Sleeping Beauty
Like the Roaring Twenties, the days to see Unlocking an Art Deco Bedroom by Joseph Urban at the Cincinnati Art Museum are fleeting.
The lavish bedroom designed by Austrian-born architect Joseph Urban for 17-year-old Elaine Wormser closes Sunday, Oct. 2.
About the Architect
Joseph Urban (1872–1933) was a prolific illustrator, scenic designer, and architect who trained in fin-de-siècle Vienna. During this period, many Viennese artists, including Urban, rejected historical precedents and embraced a new modern art. In 1911, he relocated to the United States to become the art director of the Boston Opera. He quickly became one of the most revered set designers of the early twentieth century and worked tirelessly across a range of media, from film to architecture, to create and promote a fresh style that reflected the times.
Some of Urban’s most notable projects include set designs for the Metropolitan Opera, the Ziegfeld Follies, and Hollywood films; the first American gallery to showcase work by artists of the famed Wiener Werkstatte (Vienna Workshop); the building and interiors for The New School in New York; the color direction for the 1933 Chicago World’s Fair; interiors for Marjorie Merriweather Post’s Palm Beach estate, Mar-a-Lago; and the roof garden of Cincinnati’s Hotel Gibson (demolished in 1977).
More than 90 years after its completion, the Wormser Bedroom’s furnishings have been fully conserved and displayed to reflect their state as originally installed in Chicago’s Drake Tower and photographed in 1930.
“It is thrilling to present this bedroom for the first time in our galleries, with new scholarship and display approaches,” notes Amy Miller Dehan, the exhibition’s curator and Cincinnati Art Museum’s curator of decorative arts and design.
When Elaine Wormser Reis moved to Cincinnati in 1936, she brought nearly all of her bedroom with her—including the custom wall-to-wall carpet.
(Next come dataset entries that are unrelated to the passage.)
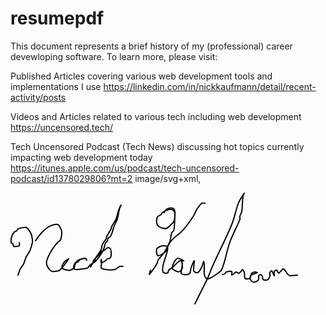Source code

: # resumepdf

This document represents a brief history of my (professional) career devewloping software. To learn more, please visit:

Published Articles covering various web development tools and implementations I use 
https://linkedin.com/in/nickkaufmann/detail/recent-activity/posts 

Videos and Articles related to various tech including web development
https://uncensored.tech/

Tech Uncensored Podcast (Tech News) discussing hot topics currently impacting web development today
https://itunes.apple.com/us/podcast/tech-uncensored-podcast/id1378029806?mt=2
image/svg+xml,
<?xml version="1.0" encoding="UTF-8" standalone="no"?><!DOCTYPE svg PUBLIC "-//W3C//DTD SVG 1.1//EN" "http://www.w3.org/Graphics/SVG/1.1/DTD/svg11.dtd"><svg xmlns="http://www.w3.org/2000/svg" version="1.1" width="460" height="179"><path fill="none" stroke="#000000" stroke-width="2" stroke-linecap="round" stroke-linejoin="round" d="M 14 80 c 0 0.09 0.78 4.48 0 5 c -1.41 0.94 -7.35 1.49 -9 1 c -0.75 -0.23 -0.39 -3.08 -1 -4 c -0.54 -0.8 -2.86 -1.18 -3 -2 c -0.38 -2.27 0.14 -7.08 1 -10 c 0.69 -2.35 2.48 -5.29 4 -7 c 0.85 -0.95 3 -1.16 4 -2 c 0.81 -0.67 1.14 -2.57 2 -3 c 1.98 -0.99 5.37 -1.62 8 -2 c 1.92 -0.27 4.84 -0.89 6 0 c 2.35 1.81 5.4 6.62 7 10 c 1.21 2.55 1.58 6.03 2 9 c 0.23 1.61 0.34 3.45 0 5 c -0.93 4.21 -2.25 8.97 -4 13 c -1.5 3.45 -4.35 6.54 -6 10 c -1.65 3.47 -2.31 7.61 -4 11 c -1.56 3.13 -4.45 5.9 -6 9 l -3 9"/><path fill="none" stroke="#000000" stroke-width="2" stroke-linecap="round" stroke-linejoin="round" d="M 40 77 c 0.16 -0.21 5.7 -8.35 9 -12 c 2.96 -3.28 6.51 -6.48 10 -9 c 2.32 -1.68 5.33 -3.22 8 -4 c 2.7 -0.79 6.94 -1.51 9 -1 c 1.14 0.28 2.23 2.58 3 4 c 1.18 2.16 2.75 4.77 3 7 c 0.36 3.24 -0.33 7.66 -1 11 c -0.27 1.35 -1.16 3 -2 4 c -0.67 0.81 -2.26 1.15 -3 2 c -3.37 3.89 -7.25 8.42 -10 13 c -3.15 5.25 -6.59 11.76 -8 17 c -0.68 2.52 -0.09 6.69 1 9 c 1.28 2.71 4.74 6.5 7 8 c 1.06 0.71 3.41 0.25 5 0 c 2.63 -0.4 6.32 -0.47 8 -2 c 4.66 -4.23 13.59 -17.29 14 -18 c 0.13 -0.22 -4.44 2.44 -6 4 c -1.56 1.56 -3.3 4.07 -4 6 c -0.49 1.34 -0.72 4.17 0 5 c 1.1 1.26 4.74 2.48 7 3 c 1.78 0.41 4.38 0.54 6 0 c 1.95 -0.65 4.73 -2.55 6 -4 c 0.73 -0.83 0.45 -2.8 1 -4 c 1.07 -2.34 2.2 -5.83 4 -7 c 3.04 -1.97 10.19 -3.81 13 -4 c 0.75 -0.05 2.08 3 2 3 c -0.09 0 -2.04 -3 -3 -3 c -2.15 0 -6.7 1.74 -9 3 c -0.87 0.48 -1.2 2.46 -2 3 c -0.92 0.61 -3.33 0.23 -4 1 c -1.24 1.42 -2.83 5.08 -3 7 c -0.1 1.13 1.04 3.91 2 4 c 4.09 0.39 13.43 -0.99 19 -2 c 1.05 -0.19 2.22 -1.22 3 -2 c 0.78 -0.78 1.15 -2.29 2 -3 c 2.89 -2.41 7.45 -4.2 10 -7 c 4.06 -4.45 8.08 -10.54 11 -16 c 1.9 -3.55 2.41 -8.36 4 -12 c 0.63 -1.44 2.32 -2.63 3 -4 c 0.56 -1.13 0.39 -3.08 1 -4 c 0.54 -0.8 2.22 -1.22 3 -2 c 0.78 -0.78 1.47 -1.95 2 -3 c 0.79 -1.57 1.42 -3.26 2 -5 c 1.12 -3.37 1.76 -6.73 3 -10 c 1.44 -3.78 3.87 -7.23 5 -11 c 1.82 -6.06 2.43 -13.24 4 -19 c 0.29 -1.07 2.02 -3.06 2 -3 c -0.06 0.15 -2.99 5.23 -4 8 c -1.64 4.51 -2.17 9.68 -4 14 c -1.74 4.12 -5.02 8.04 -7 12 c -0.59 1.17 -0.41 2.83 -1 4 c -1.98 3.96 -5.02 8.04 -7 12 c -0.59 1.17 -0.39 2.87 -1 4 c -1.6 2.97 -4.56 5.95 -6 9 c -1.09 2.33 -0.84 5.69 -2 8 c -2.33 4.67 -6.46 9.44 -9 14 c -0.63 1.13 -0.41 2.96 -1 4 c -0.61 1.07 -2.22 1.89 -3 3 c -1.48 2.12 -4 7 -4 7 c 0 0 2.93 -4.66 4 -7 c 0.55 -1.2 0.26 -3.06 1 -4 c 2.53 -3.22 7.11 -6.63 10 -10 c 0.91 -1.07 1.13 -3.27 2 -4 c 0.8 -0.67 2.88 -0.39 4 -1 c 2.33 -1.27 5.1 -4.48 7 -5 c 0.99 -0.27 3.62 1.01 4 2 c 0.94 2.44 1.21 7.82 1 11 c -0.09 1.29 -1.13 3.27 -2 4 c -0.8 0.67 -2.96 0.41 -4 1 c -1.07 0.61 -1.88 2.33 -3 3 c -2.01 1.21 -6.05 3.27 -7 3 c -0.62 -0.18 -0.1 -4.9 0 -5 c 0.08 -0.08 1 2.72 1 4 c 0 2.81 -1.84 7.32 -1 9 c 0.71 1.42 4.7 2.69 7 3 c 4.53 0.62 10.78 0.92 15 0 c 2.65 -0.58 5.47 -4.03 8 -5 l 5 0"/><path fill="none" stroke="#000000" stroke-width="2" stroke-linecap="round" stroke-linejoin="round" d="M 246 32 c 0.03 -0.07 1.09 -3.09 2 -4 c 1.18 -1.18 3.36 -2.59 5 -3 c 1.97 -0.49 5.53 -0.74 7 0 c 1.23 0.61 2.84 3.36 3 5 c 0.42 4.22 -0.12 10.8 -1 15 c -0.29 1.4 -1.84 2.84 -3 4 c -2.79 2.79 -6.14 6.48 -9 8 c -1.42 0.76 -4.22 0.41 -6 0 c -2.26 -0.52 -5.33 -1.67 -7 -3 c -1.28 -1.02 -2.79 -3.39 -3 -5 c -0.37 -2.78 -0.13 -7.74 1 -10 c 0.81 -1.62 4.34 -2.55 6 -4 c 0.83 -0.73 1.12 -2.42 2 -3 c 2.72 -1.81 6.84 -3.95 10 -5 c 1.42 -0.47 3.62 -0.34 5 0 c 1 0.25 2.22 1.22 3 2 c 0.78 0.78 1.96 1.99 2 3 c 0.25 7 -0.44 16.83 -1 25 c -0.09 1.35 -0.41 2.96 -1 4 c -0.61 1.07 -2.6 1.86 -3 3 c -1.36 3.86 -1.64 9.52 -3 14 c -0.94 3.08 -2.46 6.07 -4 9 c -1.83 3.47 -3.74 6.83 -6 10 c -2.76 3.86 -6.63 7.44 -9 11 c -0.69 1.03 -0.45 2.8 -1 4 c -1.07 2.34 -2.47 4.76 -4 7 c -2.85 4.16 -8.5 11.65 -9 12 l 2 -7"/><path fill="none" stroke="#000000" stroke-width="2" stroke-linecap="round" stroke-linejoin="round" d="M 311 17 c -0.09 0 -4.01 -0.76 -5 0 c -2.54 1.95 -5.72 6.49 -8 10 c -1.99 3.06 -3.02 6.85 -5 10 c -3.69 5.87 -7.72 11.43 -12 17 c -2.48 3.22 -5.09 6.22 -8 9 c -4.12 3.92 -9.06 7.06 -13 11 c -2.64 2.64 -5.18 5.85 -7 9 c -1.72 2.97 -2.37 7.15 -4 10 c -0.86 1.5 -2.51 3.08 -4 4 c -2.59 1.6 -7.23 4 -9 4 c -0.81 0 -1.76 -2.69 -2 -4 c -0.37 -2.05 -0.81 -5.52 0 -7 c 0.83 -1.52 3.98 -3.22 6 -4 c 1.98 -0.76 5.01 -1.18 7 -1 c 1.26 0.11 3.55 1.09 4 2 c 0.61 1.22 0.43 4.14 0 6 c -1.81 7.75 -5.39 16.2 -7 24 c -0.64 3.12 -0.72 7.85 0 10 c 0.32 0.96 2.8 1.85 4 2 c 1.11 0.14 3.33 -0.33 4 -1 c 0.67 -0.67 0.26 -3.16 1 -4 c 1.55 -1.74 4.84 -3.13 7 -5 c 2.84 -2.46 5.27 -5.72 8 -8 c 1.08 -0.9 2.7 -1.71 4 -2 c 1.46 -0.32 5.16 0.16 5 0 c -0.32 -0.32 -6.75 -4 -9 -4 c -1.46 0 -4.1 2.4 -5 4 c -1.77 3.15 -4.46 9.41 -4 12 c 0.31 1.76 4.77 4.07 7 5 c 1.3 0.54 4 0.67 5 0 c 1.44 -0.96 3.64 -4.06 4 -6 c 0.51 -2.7 -1 -9.82 -1 -10 c 0 -0.07 1.07 2.73 1 4 c -0.24 4.65 -2.37 11.82 -2 15 c 0.11 0.94 2.69 1.74 4 2 c 1.76 0.35 4.24 0.35 6 0 c 1.31 -0.26 3.46 -1.01 4 -2 c 1.11 -2.03 1 -6.16 2 -9 c 1.3 -3.73 4.69 -11.38 5 -11 c 0.41 0.51 -1.6 12.2 -1 16 c 0.19 1.18 2.78 2.7 4 3 c 1 0.25 3.23 -0.23 4 -1 c 1.76 -1.76 3.7 -5.24 5 -8 c 1.31 -2.78 2.61 -8.61 3 -9 c 0.21 -0.21 0.92 3.33 1 5 c 0.25 4.91 -0.45 10.31 0 15 c 0.19 1.98 1.07 4.52 2 6 c 0.53 0.84 2.08 1.87 3 2 c 1.05 0.15 2.8 -0.45 4 -1 c 2.34 -1.07 4.86 -2.42 7 -4 c 4.16 -3.06 10.13 -5.97 12 -10 c 5.48 -11.84 7.76 -29.53 13 -44 c 4.5 -12.42 11.65 -24.87 16 -36 c 0.55 -1.41 -0.35 -3.49 0 -5 c 0.6 -2.58 2.58 -5.3 3 -8 c 1.19 -7.6 0.96 -16.44 2 -24 c 0.23 -1.69 2.06 -5.08 2 -5 c -0.18 0.26 -6.9 9.74 -9 15 c -4.41 11.03 -6.33 23.6 -11 35 c -9.12 22.24 -19.85 42.42 -30 65 c -3.69 8.2 -6.23 15.94 -10 24 l -19 38"/><path fill="none" stroke="#000000" stroke-width="2" stroke-linecap="round" stroke-linejoin="round" d="M 339 131 c 0.07 -0.02 3.08 -0.39 4 -1 c 0.8 -0.54 1.14 -2.69 2 -3 c 2.15 -0.78 7.71 -1.72 9 -1 c 0.85 0.47 -0.63 5.91 0 6 c 0.9 0.13 5.1 -4.48 7 -5 c 0.99 -0.27 2.99 2.13 4 2 c 1.12 -0.14 2.9 -1.9 4 -3 c 0.8 -0.8 1.51 -3.1 2 -3 c 0.67 0.13 2.6 2.61 3 4 c 0.8 2.8 0.11 8.05 1 10 c 0.36 0.8 2.78 1 4 1 c 1.22 0 3.33 -0.33 4 -1 c 0.67 -0.67 0.39 -3.08 1 -4 c 0.54 -0.8 1.93 -1.52 3 -2 c 2.52 -1.15 7.59 -2.59 8 -3 c 0.2 -0.2 -2.85 -1.13 -4 -1 c -1.5 0.17 -4.01 1.01 -5 2 c -0.99 0.99 -1.68 3.38 -2 5 c -0.3 1.51 -0.34 3.62 0 5 c 0.25 1 1.18 2.53 2 3 c 1.16 0.66 3.71 1.35 5 1 c 1.83 -0.5 5.11 -2.51 6 -4 c 0.74 -1.24 -0.51 -4.65 0 -6 c 0.3 -0.81 2.3 -2.12 3 -2 c 0.82 0.14 2.46 1.92 3 3 c 0.65 1.3 0.27 4.12 1 5 c 0.59 0.71 2.78 1 4 1 c 1.22 0 3.18 -0.3 4 -1 c 1.16 -1 2.56 -3.37 3 -5 c 0.46 -1.68 -0.5 -4.51 0 -6 c 0.35 -1.06 2.52 -3.34 3 -3 c 1.01 0.72 3.55 7.89 4 8 c 0.35 0.09 -0.64 -5.55 0 -7 c 0.41 -0.93 3.25 -2.32 4 -2 c 0.98 0.42 2.16 5.17 3 5 c 1.43 -0.29 5.26 -6.13 7 -7 c 0.64 -0.32 2.27 1.17 3 2 c 1.45 1.66 2.47 4.47 4 6 c 1.24 1.24 3.38 2.8 5 3 l 11 -1"/></svg>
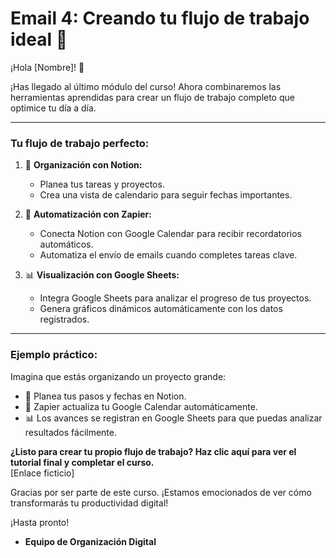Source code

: # Email 4: Creando tu flujo de trabajo ideal 🚀

¡Hola [Nombre]! 👋

¡Has llegado al último módulo del curso! Ahora combinaremos las herramientas aprendidas para crear un flujo de trabajo completo que optimice tu día a día.

---

### Tu flujo de trabajo perfecto:
1. 📝 **Organización con Notion:**
   - Planea tus tareas y proyectos.
   - Crea una vista de calendario para seguir fechas importantes.

2. 🔄 **Automatización con Zapier:**
   - Conecta Notion con Google Calendar para recibir recordatorios automáticos.
   - Automatiza el envío de emails cuando completes tareas clave.

3. 📊 **Visualización con Google Sheets:**
   - Integra Google Sheets para analizar el progreso de tus proyectos.
   - Genera gráficos dinámicos automáticamente con los datos registrados.

---

### Ejemplo práctico:
Imagina que estás organizando un proyecto grande:
- 📝 Planea tus pasos y fechas en Notion.
- 🔄 Zapier actualiza tu Google Calendar automáticamente.
- 📊 Los avances se registran en Google Sheets para que puedas analizar resultados fácilmente.

**¿Listo para crear tu propio flujo de trabajo? Haz clic aquí para ver el tutorial final y completar el curso.**  
[Enlace ficticio]

Gracias por ser parte de este curso. ¡Estamos emocionados de ver cómo transformarás tu productividad digital!

¡Hasta pronto!  

- **Equipo de Organización Digital**

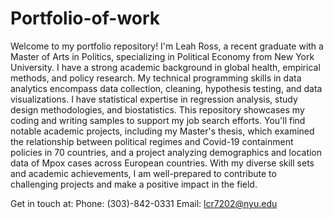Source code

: # Portfolio-of-work

Welcome to my portfolio repository! I'm Leah Ross, a recent graduate with a Master of Arts in Politics, specializing in Political Economy from New York University. I have a strong academic background in global health, empirical methods, and policy research. My technical programming skills in data analytics encompass data collection, cleaning, hypothesis testing, and data visualizations. I have statistical expertise in regression analysis, study design methodologies, and biostatistics. This repository showcases my coding and writing samples to support my job search efforts. You'll find notable academic projects, including my Master's thesis, which examined the relationship between political regimes and Covid-19 containment policies in 70 countries, and a project analyzing demographics and location data of Mpox cases across European countries. With my diverse skill sets and academic achievements, I am well-prepared to contribute to challenging projects and make a positive impact in the field.

Get in touch at: 
Phone: (303)-842-0331
Email: lcr7202@nyu.edu
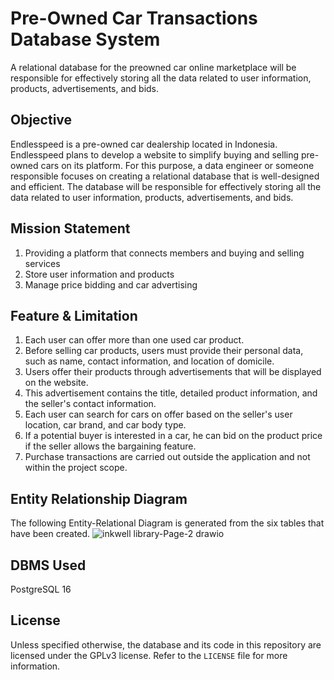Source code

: # Pre-Owned Car Transactions Database System
A relational database for the preowned car online marketplace will be responsible for effectively storing all the data related to user information, products, advertisements, and bids.
## Objective
Endlesspeed is a pre-owned car dealership located in Indonesia. Endlesspeed plans to develop a website to simplify buying and selling pre-owned cars on its platform. For this purpose, a data engineer or someone responsible focuses on creating a relational database that is well-designed and efficient. The database will be responsible for effectively storing all the data related to user information, products, advertisements, and bids.
## Mission Statement
1. Providing a platform that connects members and buying and selling services
2. Store user information and products
3. Manage price bidding and car advertising
## Feature & Limitation
1. Each user can offer more than one used car product.
2. Before selling car products, users must provide their personal data, such as name, contact information, and location of domicile.
3. Users offer their products through advertisements that will be displayed on the website.
4. This advertisement contains the title, detailed product information, and the seller's contact information.
5. Each user can search for cars on offer based on the seller's user location, car brand, and car body type.
6. If a potential buyer is interested in a car, he can bid on the product price if the seller allows the bargaining feature.
7. Purchase transactions are carried out outside the application and not within the project scope.
## Entity Relationship Diagram
The following Entity-Relational Diagram is generated from the six tables that have been created.
![inkwell library-Page-2 drawio](https://github.com/fajarianatm/preowned-car-online-marketplace-db/assets/141821654/7a4753cb-7f5d-4b5b-a16f-8403171374cc)
## DBMS Used
PostgreSQL 16
## License
Unless specified otherwise, the database and its code in this repository are licensed under the GPLv3 license. Refer to the `LICENSE` file for more information.
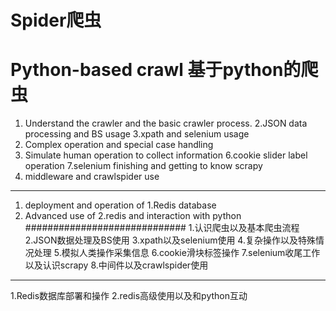 # Spider爬虫
Python-based crawl
基于python的爬虫
======================
1. Understand the crawler and the basic crawler process.
2.JSON data processing and BS usage
3.xpath and selenium usage
4. Complex operation and special case handling
5. Simulate human operation to collect information
6.cookie slider label operation
7.selenium finishing and getting to know scrapy
8. middleware and crawlspider use
-------------
1. deployment and operation of 1.Redis database
2. Advanced use of 2.redis and interaction with python
#############################
1.认识爬虫以及基本爬虫流程
2.JSON数据处理及BS使用
3.xpath以及selenium使用
4.复杂操作以及特殊情况处理
5.模拟人类操作采集信息
6.cookie滑块标签操作
7.selenium收尾工作以及认识scrapy
8.中间件以及crawlspider使用
-------------
1.Redis数据库部署和操作
2.redis高级使用以及和python互动
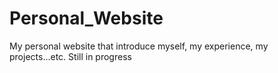# Personal_Website

My personal website that introduce myself, my experience, my projects...etc.
Still in progress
The room’s elements, donated to the Cincinnati Art Museum by Elaine Wormser Reis in 1973, form the largest collection of Urban-designed furnishings held by a public institution.
One of Urban’s final commissions, the Wormser Bedroom features a daring combination of colors and patterns, black glass walls and a reflective silvered ceiling. The interior embodies the distinct modern design vocabulary that Urban developed and employed throughout his career, highlighting his talent as a colorist, his flair for the dramatic, and his skillful blend of Viennese artistic influences with the prevailing modern style now known as Art Deco.
“For decades, our understanding of the room was based on black-and-white photographs which fail to present Urban’s virtuosic combinations of color, pattern, and finish,” says Dehan. “The process of reconstructing the room has been a revelation. This exhibition reveals Urban’s boundless talent and contributions to the development of American Modernism as well as the bold messaging that women like Elaine Wormser projected when choosing the avant-garde style over backward-looking historical fashions.”
In addition to the bedroom, the exhibition features drawings, paintings, costumes, and related furnishings drawn from many American collections. A full-color illustrated book and an interactive website provide further context, including reflections on the experiences of the caretakers and unnamed craftspeople who are an integral part of the Wormser Bedroom story. Behind-the-scenes investigations and processes necessary to reintroduce the room to the public are also highlighted.